He podido observar desde múltiples ángulos, estudiar y casi tocar obras tan destacadas universalmente como el Laocoonte y sus hijos, la Victoria de Samotracia, la Venus de Milo, los frontones del templo de Afaya en la isla de Egina, también los del “perfecto” y ateniense Partenón —así como sus metopas—, el altar de Zeus en Pérgamo, el mercado de Mileto, el Fauno Barberini y otras muchas “de menor rango” como ciertos kuroi arcaicos, sátiros clásicos y efebos helenísticos. Por eso lo dicho anteriormente, aunque reconozco que es más correcto si lo ceñimos a la escultura, la mejor representada de las artes en la relación que acabo de dar de obras maestras del primer gran estilo figurativo europeo.
N. 2.
Sin embargo, nunca he visitado Grecia. Tampoco Turquía, en cuyo suelo prosperaron algunas de las más renombradas polis y ciudades helénicas de la Antigüedad, como Pérgamo o Mileto. Parece absurdo, pero mi conocimiento del arte griego se debe a que he estado en Roma, en París, en Londres, en Berlín y en Múnich, que es donde se encuentran las piezas citadas anteriormente; incluso las más arquitectónicas, como el mercado de Mileto y el gran altar de Pérgamo, ambas en la capital alemana.

Registros enumerados:
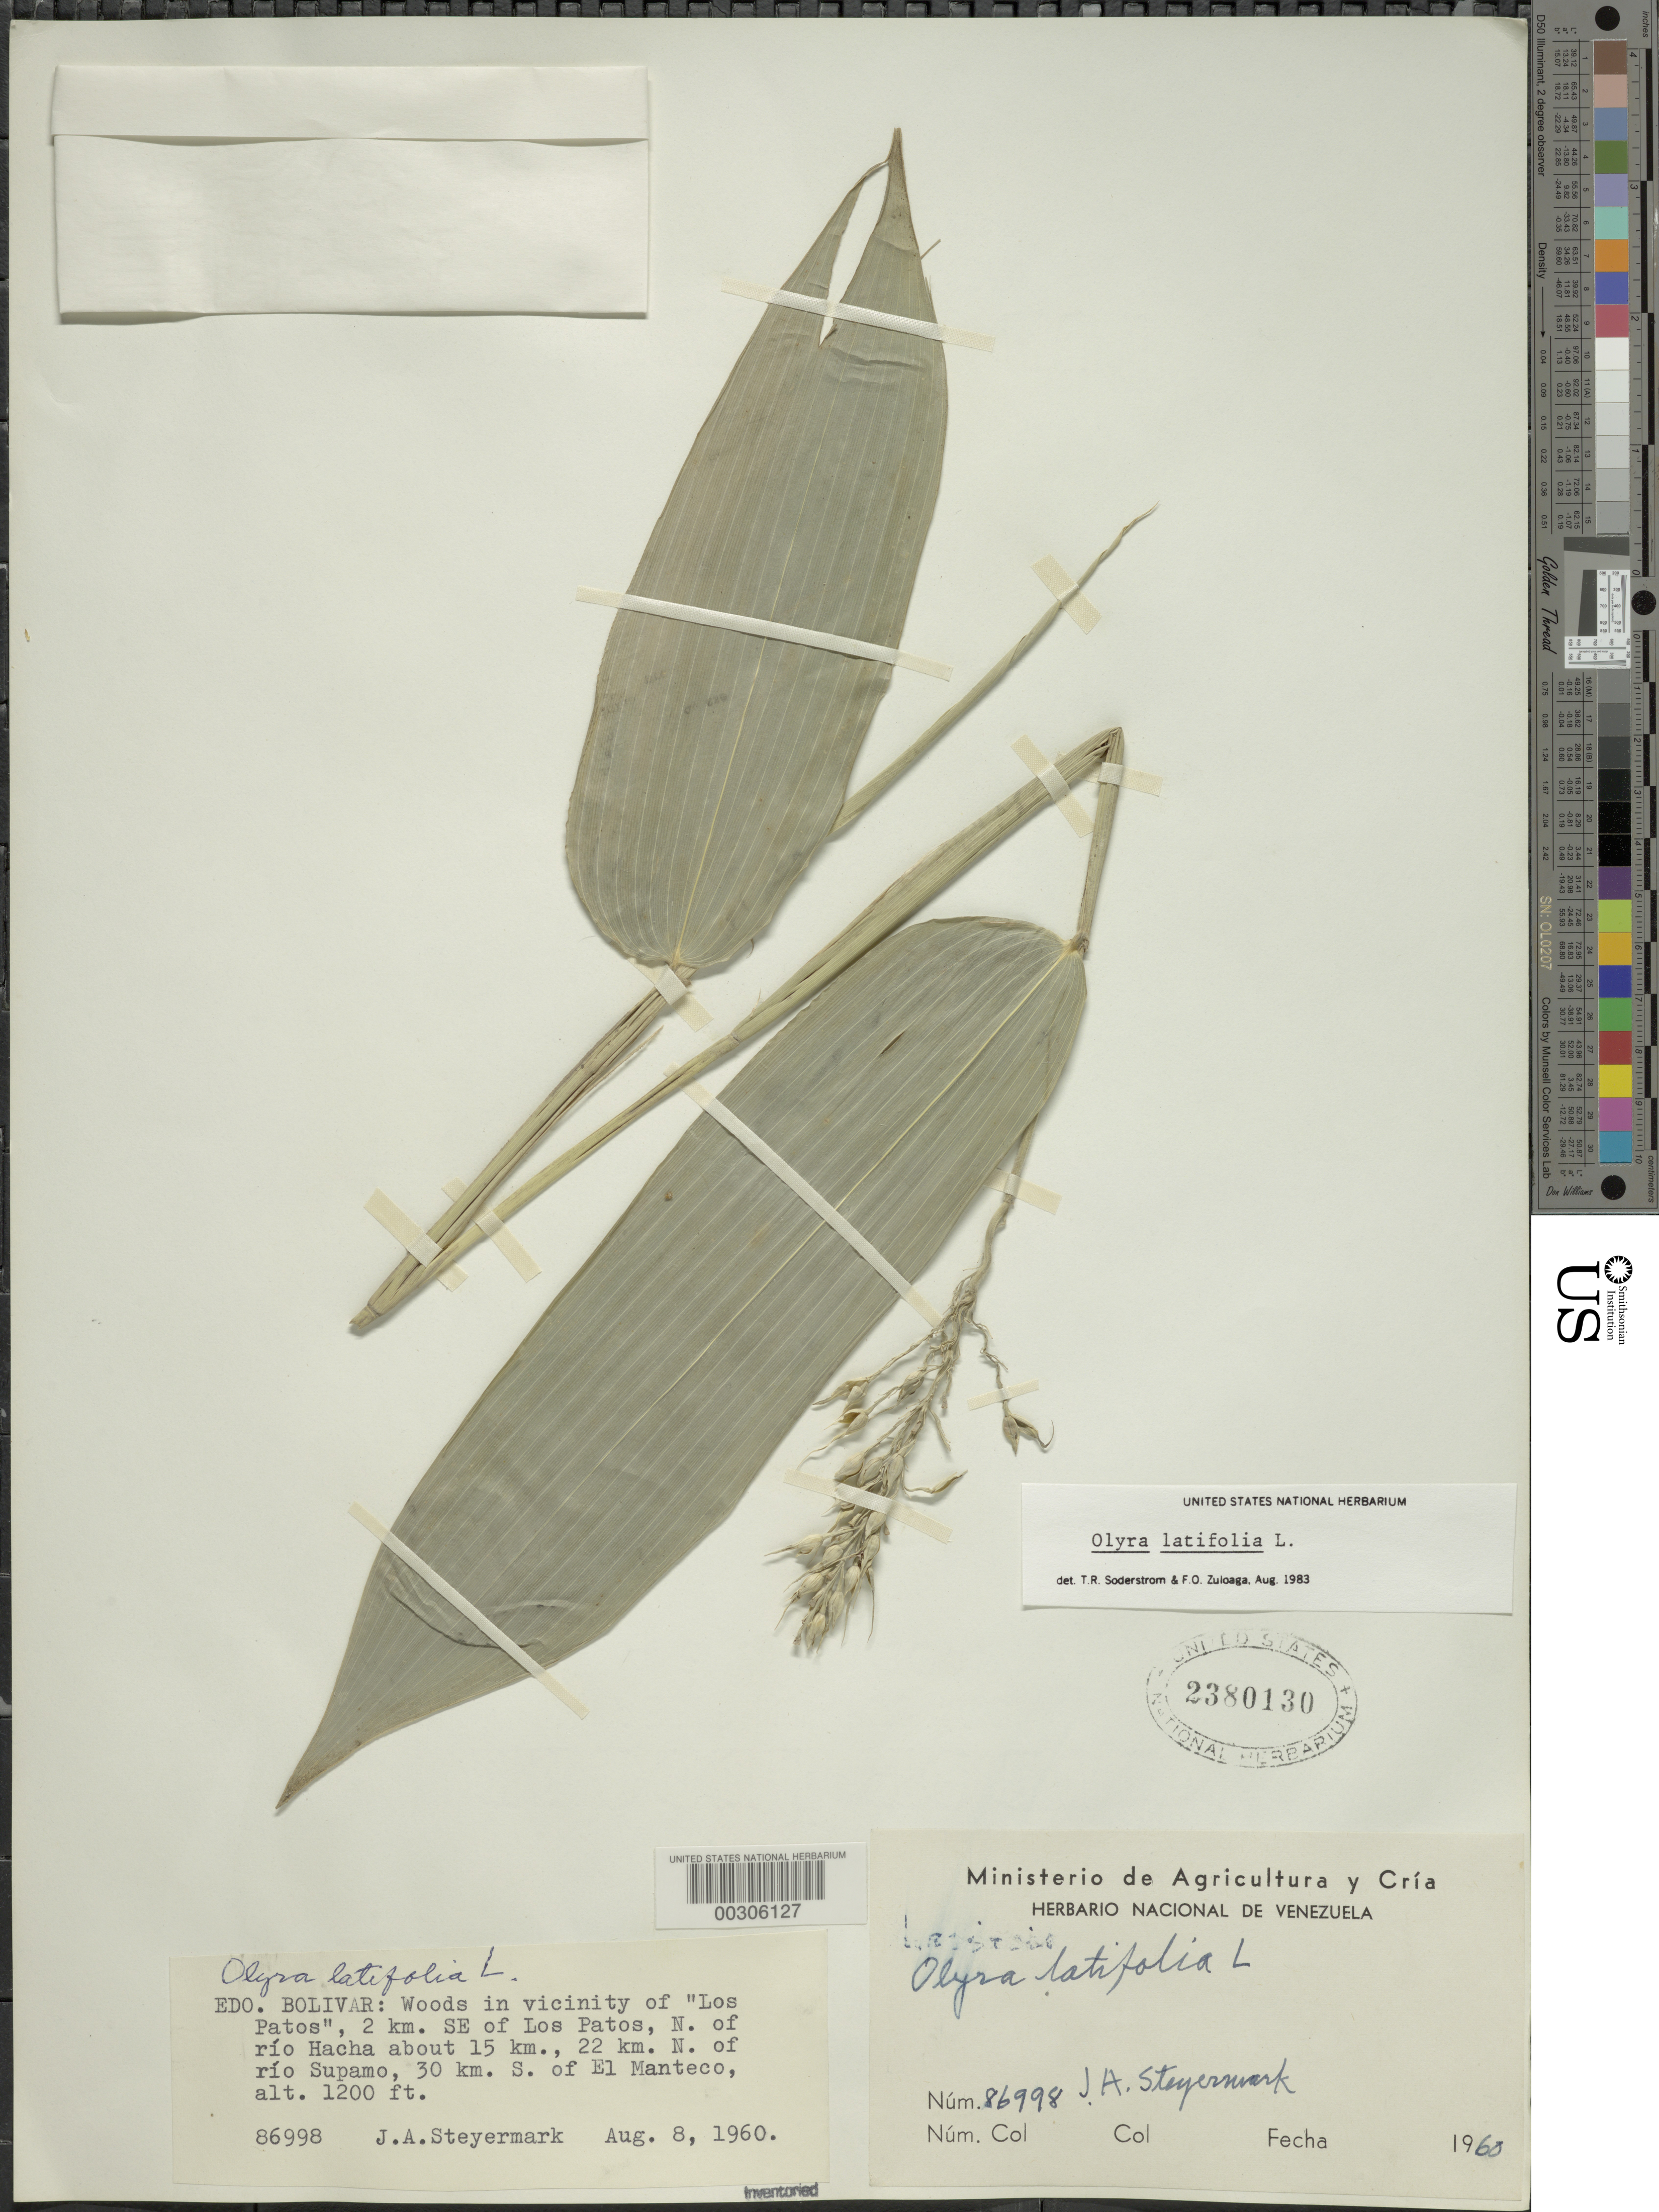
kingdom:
---
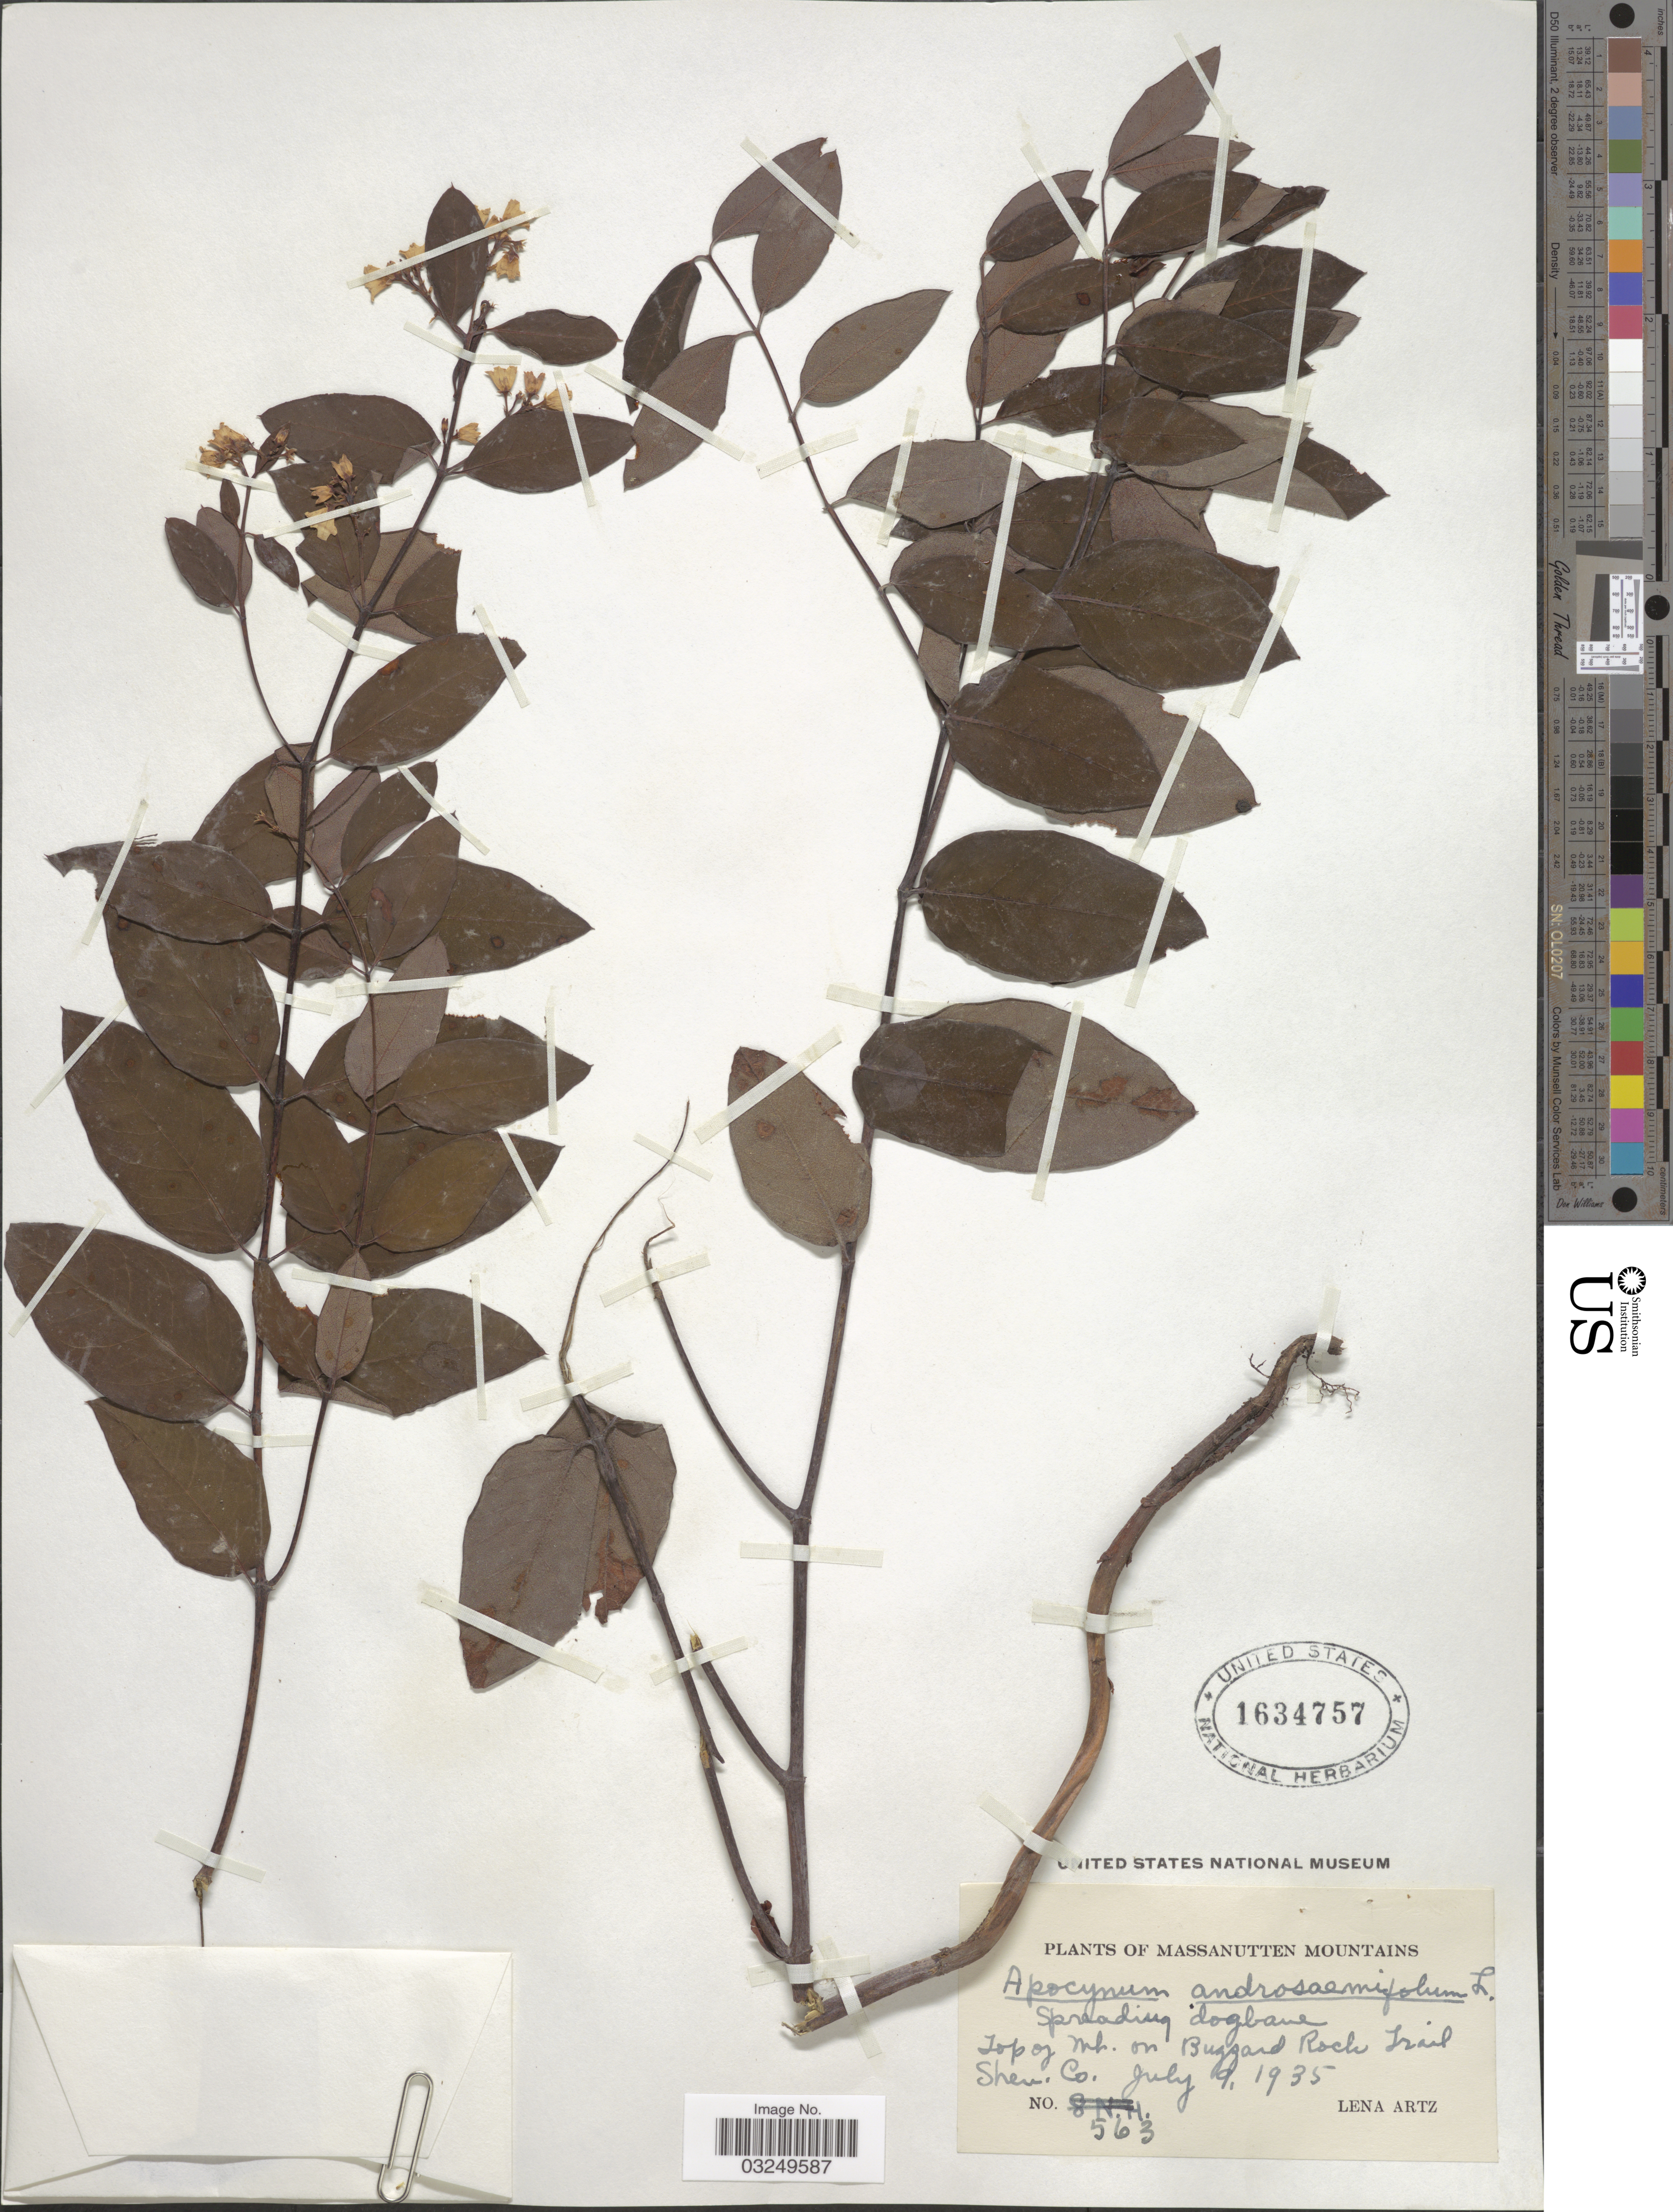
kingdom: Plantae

Objetivos:
• a. Según el fragmento sobre el arte griego, ¿en qué ciudad se encuentran el mercado de Mileto y el gran altar de Pérgamo?
• b. Prosigue el fragmento sobre el arte griego a partir de donde termina.
Los registros no intervienen en esto.

Respuestas en orden:
• a. En Berlín, la capital alemana.

• b.
¿Se imaginan que el patio de los Leones o la puerta de la Justicia se conservaran en un museo berlinés y que nuestras pinturas de la sala de los Reyes estuvieran en el Louvre? Pues eso es lo que ocurre con las más importantes joyas artísticas del Egeo: no están en Grecia (o en Turquía), donde deberían estar, sino en distintos espacios que tienen de helénicos lo que Granada de precolombina. Por tanto, opino que se encuentran totalmente desarraigadas.
Todo esto viene a cuento porque el pasado fin de semana conseguí visitar —en mi tercera estancia en Múnich (Alemania)— la Gliptoteca de esta ciudad, es decir, su precioso museo de antiguas esculturas griegas y romanas. Allí he podido ver y fotografiar varias de las figuras en piedra antes citadas, como las de los frontones del templo de Egina o el “impúdico” Fauno Barberini, además de otras menos conocidas del mismo estilo. Y mi impresión es agridulce —al igual que me pasó en mi última visita al Arqueológico Nacional, en Madrid, como recogí en el artículo «Reflexiones en torno a la Dama de Baza»—: por un lado, qué duda cabe de que el museo muniqués es magnífico —como todos los que conozco en este país—. Incluso, puede pensarse, con razón, que de no haber estado estas obras en Alemania, sino en su primitivo lugar, no estarían tan bien conservadas o, simplemente, “no estarían”. Porque, sin duda, la preocupación y el interés por el patrimonio y el arte griego se iniciaron antes en los más ricos y cultos pueblos centroeuropeos que en la pobre y otomana* Grecia, aunque este interés fuera por muy diversos motivos y no siempre filantrópicos.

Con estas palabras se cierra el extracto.